The Shape of Data
Making full use of telemetry data is a critical but challenging part of the job. You’ve collected it, so now what? You need to derive value from that data in some way—a bunch of data points sitting around in a time series database isn’t very interesting on its own. Observability is a process of data collection but also data analysis. What story is the data telling you? In some ways, observability really is a lot like story telling, and much of that story is told in shapes.
Ahhh, the stability of a flat line. Whether this signal is concerning is highly context-dependent. But often, this is the kind of graph us SREs dream of…no change. It can also represent a very slowly changing value, depending on the time scale the graph reflects. For example, disk space utilization will often appear as a more-or-less flat line as it changes at a comparatively slow rate.
These make me think of waves, of the sea. Seasonality in data will appear as crests and troughs repeating in a rhythmic, wave-like pattern. Its shape is heavily affected by the time scale of the graph—a flatline at one time scale can turn into a seasonal graph at another. Seasonality is often driven by user-behavior that is primarily dictated based on factors like when we’re awake and likely to be using your service. Over longer time frames, these graphs might even reflect usage patterns related to holidays and social events like “back-to-school” periods. Think of when these times are relevant for your application or service.
Definitely not good. Or very good. Which is it?
A cliff in a graph tells a very polarizing story, it’s either a good thing or a bad thing. Perhaps you just fixed a bug during an ongoing incident and this is a graph of errors that just plummeted. Yay—you’re done! Otherwise, if this is the traffic before and after, your day starts here ☹️. If you’re lucky enough to find one, these graphs provide a good indication of when an issue began or resolved, and may serve as the entry point to your investigation.
Like a bolt of lightning—sudden, extreme, brief—these events are typically over by the time you’re aware of them. Monitors based on spike-y data can often be noisy, as they easily trip monitoring thresholds without underlying conditions persisting long enough to truly merit operator attention. If rare, it might be safe to disregard the occasional spike as an anomaly. However, they can be a sign of a larger problem if they occur frequently, in a seasonal pattern, or sustain peak values for a meaningful duration. Monitor thresholds can be tuned accordingly.

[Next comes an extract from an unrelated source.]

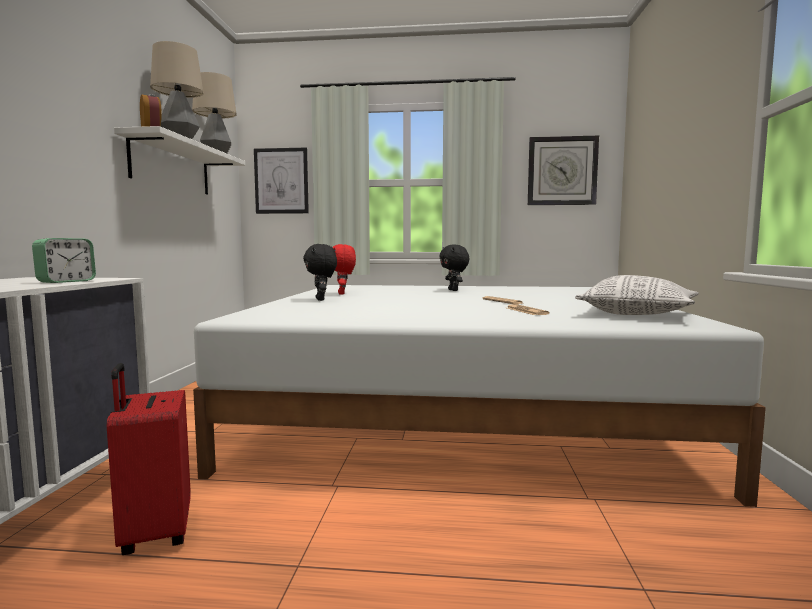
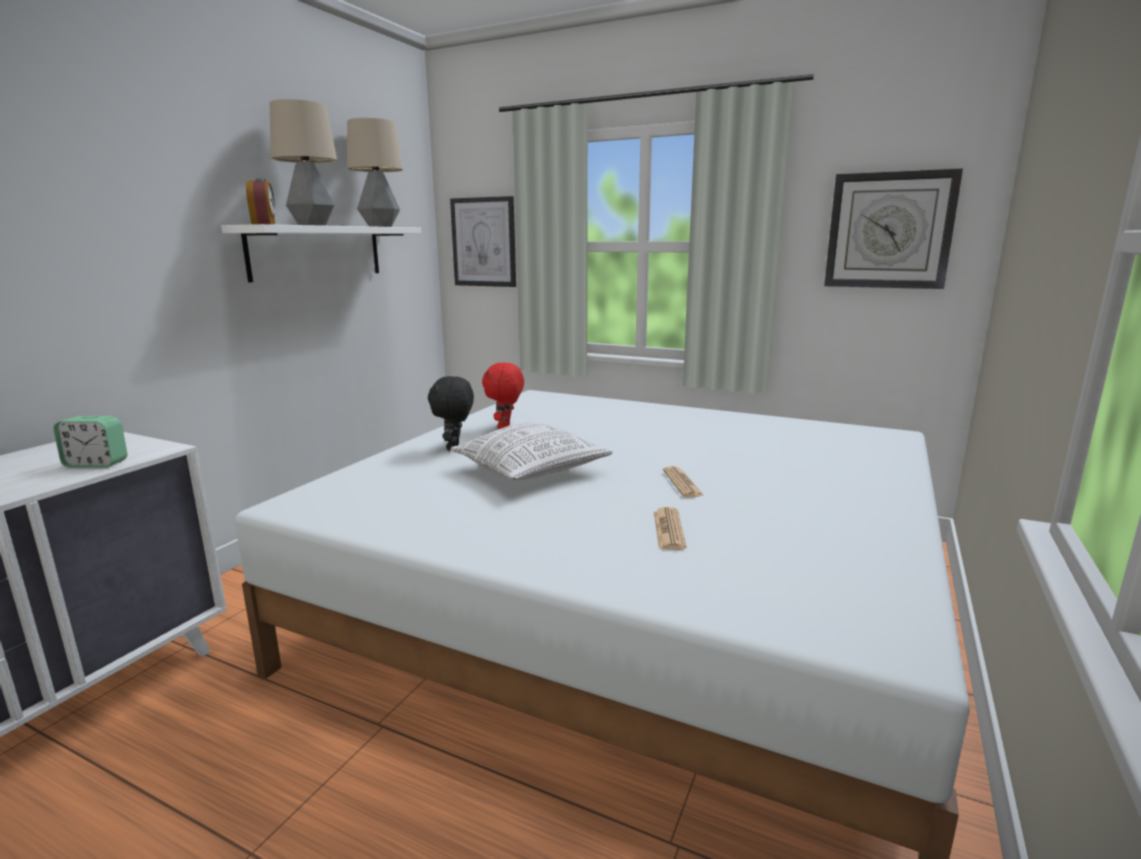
camera: 20 degrees right, 10 degrees up
(66, 281) = (96, 464): alarm clock -> alarm clock turned 45 degrees clockwise
(154, 533) = (164, 754): red suitcase -> none
(454, 290) = (667, 427): black plush toy -> none
(637, 314) = (832, 570): pillow -> pillow (530, 471)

This graph can’t make up its mind and vacillates between (approximately) two values resulting in a distinctive sawtooth-like pattern. A sawtooth pattern can sometimes be indicative of a process stuck in a restart loop (flapping) or other anomalous application behavior. Other times these can reflect configuration errors in the tools used to collect the telemetry data itself that results in unnatural usage patterns like these. Are any of your collectors under- or over-reporting data?
In all of these cases, magnitude, time scale, and your domain knowledge are essential to painting the full picture. So, take that graph and zoom out, zoom in, play around with it a little bit. What story do you see?